In product design, GenAI can rapidly generate and assess numerous design alternatives based on set criteria, drastically accelerating the innovation cycle. This approach can be applied to a wide range of design challenges, from engineering new components for industrial machinery to creating consumer goods that are more efficient, robust, or visually attractive. Informed by data from factory machinery, GenAI models can also devise new maintenance strategies that align with predicted failure times of equipment. This enables manufacturers to fine-tune their maintenance timetables to intervene only when necessary, minimizing operational interruptions and expenses while also prolonging machinery lifespans.

In addition, GenAI can be used to unearth new materials and refine existing ones. By analyzing extensive data on material characteristics and experimenting with various combinations, it can recommend new materials with specific desired traits or enhance the properties of current materials. This innovation could lead to the development of materials that are more efficient, sustainable, or durable for manufacturing purposes.

Although GenAI application in the field of logistics isn’t new, the generative aspect introduces new levels of adaptability. For example, it can be used for route optimization for reduced fuel usage, the prioritization of specific shipments, or integration of various factors into an accessible platform.

GenAI can optimize global trade by assessing a wide range of factors, such as tariffs, customs rules, trade agreements, and shipping expenses, to propose the most effective and economical routes and strategies. This helps businesses to maneuver through intricate global trade networks, ensuring compliance while cutting costs.

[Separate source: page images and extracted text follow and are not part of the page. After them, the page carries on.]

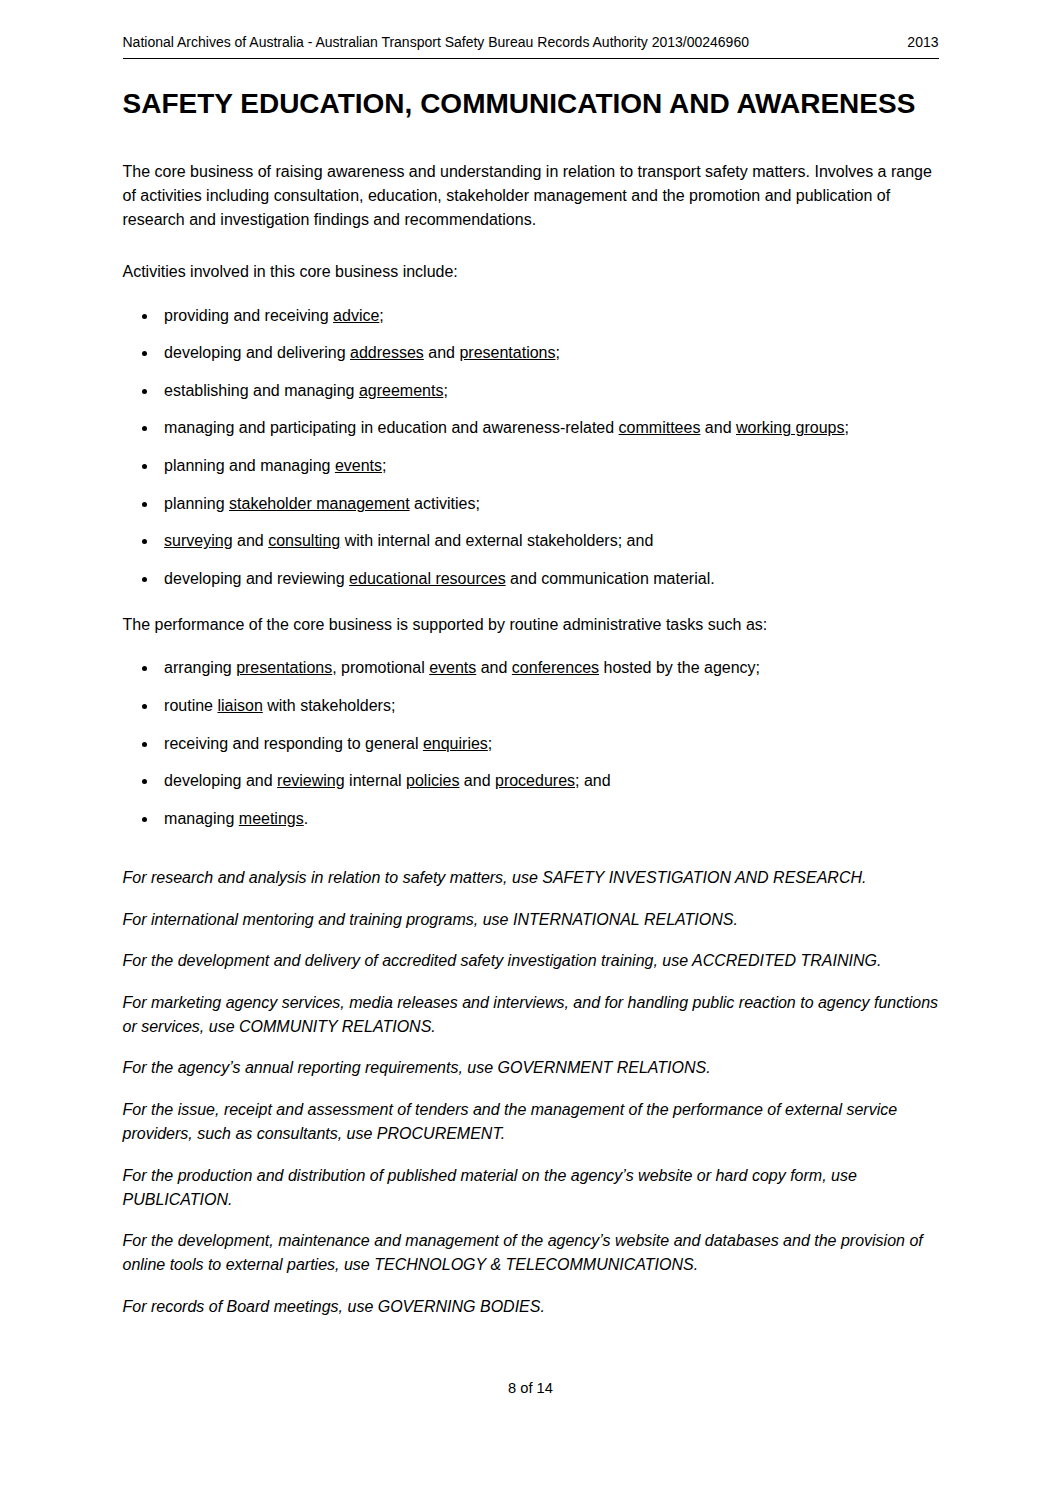National Archives of Australia - Australian Transport Safety Bureau Records Authority 2013/00246960 2013
SAFETY EDUCATION, COMMUNICATION AND AWARENESS
The core business of raising awareness and understanding in relation to transport safety matters. Involves a range of activities including consultation, education, stakeholder management and the promotion and publication of research and investigation findings and recommendations.
Activities involved in this core business include:
providing and receiving advice;
developing and delivering addresses and presentations;
establishing and managing agreements;
managing and participating in education and awareness-related committees and working groups;
planning and managing events;
planning stakeholder management activities;
surveying and consulting with internal and external stakeholders; and
developing and reviewing educational resources and communication material.
The performance of the core business is supported by routine administrative tasks such as:
arranging presentations, promotional events and conferences hosted by the agency;
routine liaison with stakeholders;
receiving and responding to general enquiries;
developing and reviewing internal policies and procedures; and
managing meetings.
For research and analysis in relation to safety matters, use SAFETY INVESTIGATION AND RESEARCH.
For international mentoring and training programs, use INTERNATIONAL RELATIONS.
For the development and delivery of accredited safety investigation training, use ACCREDITED TRAINING.
For marketing agency services, media releases and interviews, and for handling public reaction to agency functions or services, use COMMUNITY RELATIONS.
For the agency’s annual reporting requirements, use GOVERNMENT RELATIONS.
For the issue, receipt and assessment of tenders and the management of the performance of external service providers, such as consultants, use PROCUREMENT.
For the production and distribution of published material on the agency’s website or hard copy form, use PUBLICATION.
For the development, maintenance and management of the agency’s website and databases and the provision of online tools to external parties, use TECHNOLOGY & TELECOMMUNICATIONS.
For records of Board meetings, use GOVERNING BODIES.
8 of 14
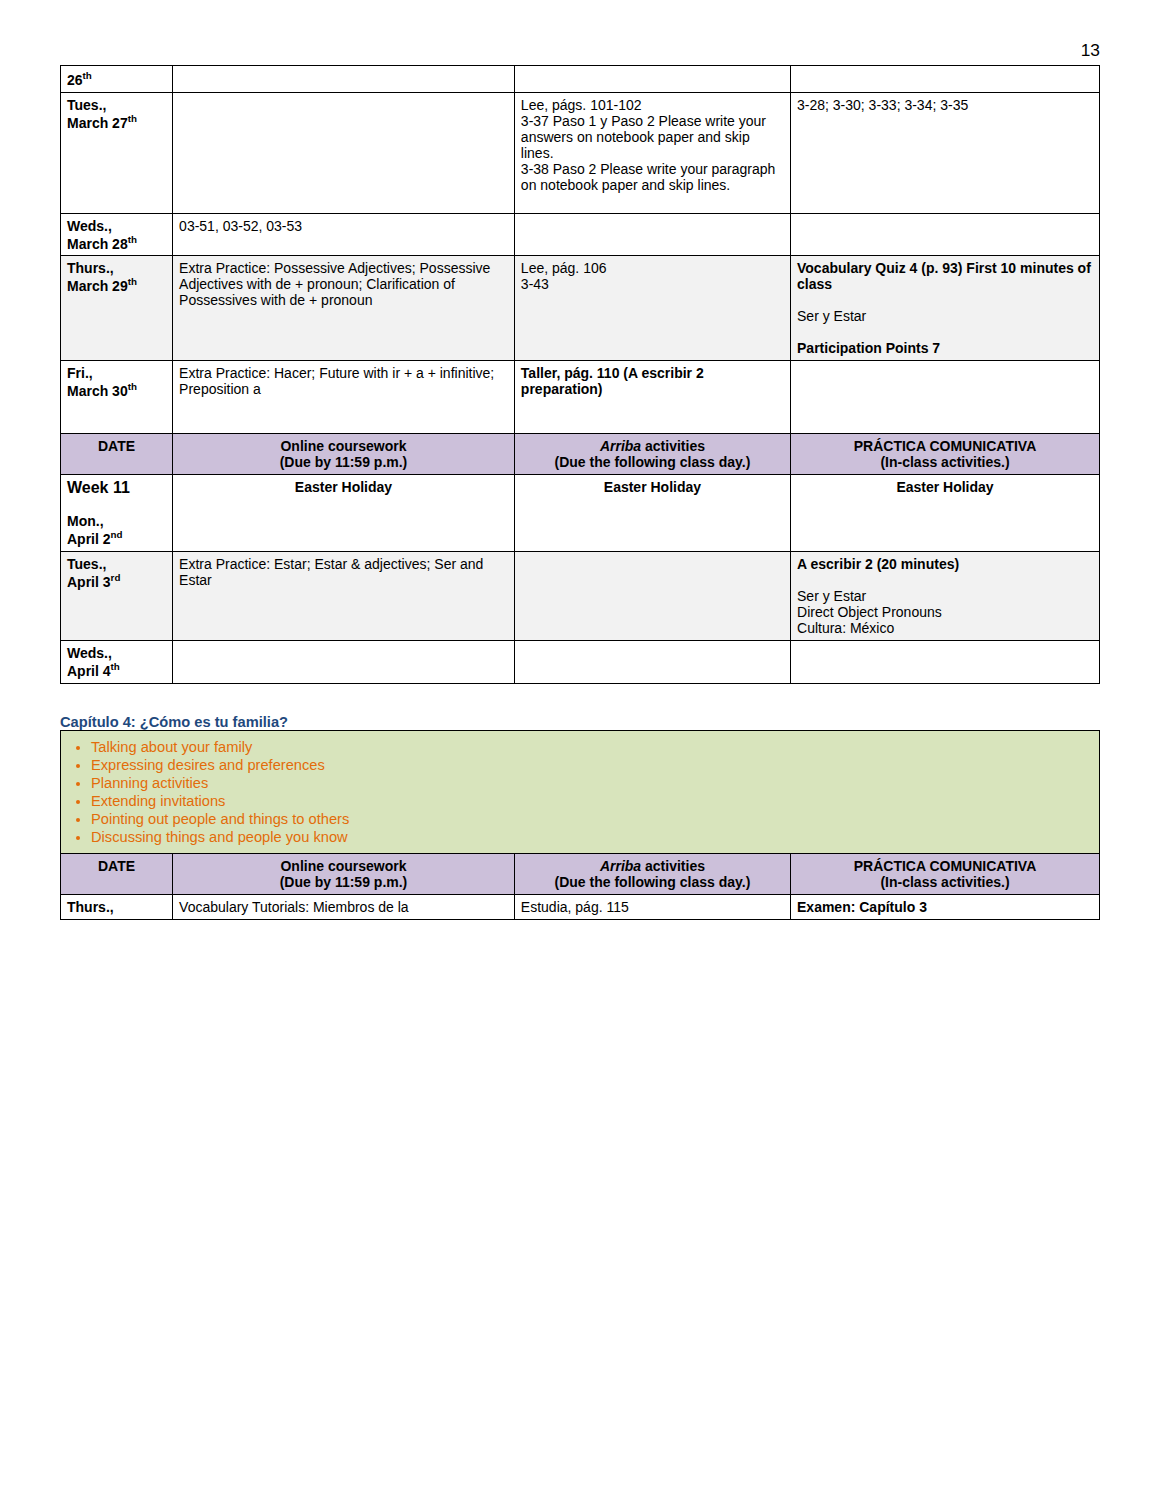13
| 26 th | | | |
| Tues., March 27 th | | Lee, págs. 101-102 3-37 Paso 1 y Paso 2 Please write your answers on notebook paper and skip lines. 3-38 Paso 2 Please write your paragraph on notebook paper and skip lines. | 3-28; 3-30; 3-33; 3-34; 3-35 |
| Weds., March 28 th | 03-51, 03-52, 03-53 | | |
| Thurs., March 29 th | Extra Practice: Possessive Adjectives; Possessive Adjectives with de + pronoun; Clarification of Possessives with de + pronoun | Lee, pág. 106 3-43 | Vocabulary Quiz 4 (p. 93) First 10 minutes of class Ser y Estar Participation Points 7 |
| Fri., March 30 th | Extra Practice: Hacer; Future with ir + a + infinitive; Preposition a | Taller, pág. 110 (A escribir 2 preparation) | |
| DATE | Online coursework (Due by 11:59 p.m.) | Arriba activities (Due the following class day.) | PRÁCTICA COMUNICATIVA (In-class activities.) |
| Week 11 Mon., April 2 nd | Easter Holiday | Easter Holiday | Easter Holiday |
| Tues., April 3 rd | Extra Practice: Estar; Estar & adjectives; Ser and Estar | | A escribir 2 (20 minutes) Ser y Estar Direct Object Pronouns Cultura: México |
| Weds., April 4 th | | | |
Capítulo 4: ¿Cómo es tu familia?
Talking about your family
Expressing desires and preferences
Planning activities
Extending invitations
Pointing out people and things to others
Discussing things and people you know
| DATE | Online coursework (Due by 11:59 p.m.) | Arriba activities (Due the following class day.) | PRÁCTICA COMUNICATIVA (In-class activities.) |
| Thurs., | Vocabulary Tutorials: Miembros de la | Estudia, pág. 115 | Examen: Capítulo 3 |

Additionally, GenAI can improve the design of logistics networks by considering elements such as warehouse locations, transportation links, and demand patterns to generate efficient configurations. This results in shorter delivery times, decreased expenses, and heightened service quality.

One of the significant challenges in logistics is real-time routing, which GenAI can address by constantly refining and enhancing delivery or collection routes in response to evolving conditions such as traffic, weather, and delivery priorities. This leads to heightened efficiency, lower fuel usage, and greater customer satisfaction.

GenAI is a potent instrument with its own set of constraints, but it should not be mistaken for a strategy in itself. Organizations must focus on the business benefits and establish a roadmap, guided by the following steps:

Focus on domain-wide transformation. Identify use cases with significant potential, aiming to create an integrated ecosystem that complements traditional business practices and unlocks new opportunities.

Coordinate and collaborate. Discuss the broader implications of using GenAI and pinpoint the competencies needed across various departments, extending beyond just the technical roles.

Maintain an open mindset while being mindful of risks. Launch exploratory pilot projects to gain insights, secure early successes, and work towards a model that can be expanded and adopted on a larger scale.

Utilizing AI in supply chain management can help organizations become more resilient and sustainable while transforming cost structures. With recent developments that make AI easier to use and more effective in realizing value, organizations must evaluate how its advances can impact their sectors.

This article is for general information only and is not a substitute for professional advice where the facts and circumstances warrant. The views and opinions expressed above are those of the author and do not necessarily represent the views of SGV & Co.


Jan Ray G. Manlapaz is a consulting partner and Mary Andrea T. Bacani is a Supply Chain and Operations (SCO) senior manager of SGV & Co.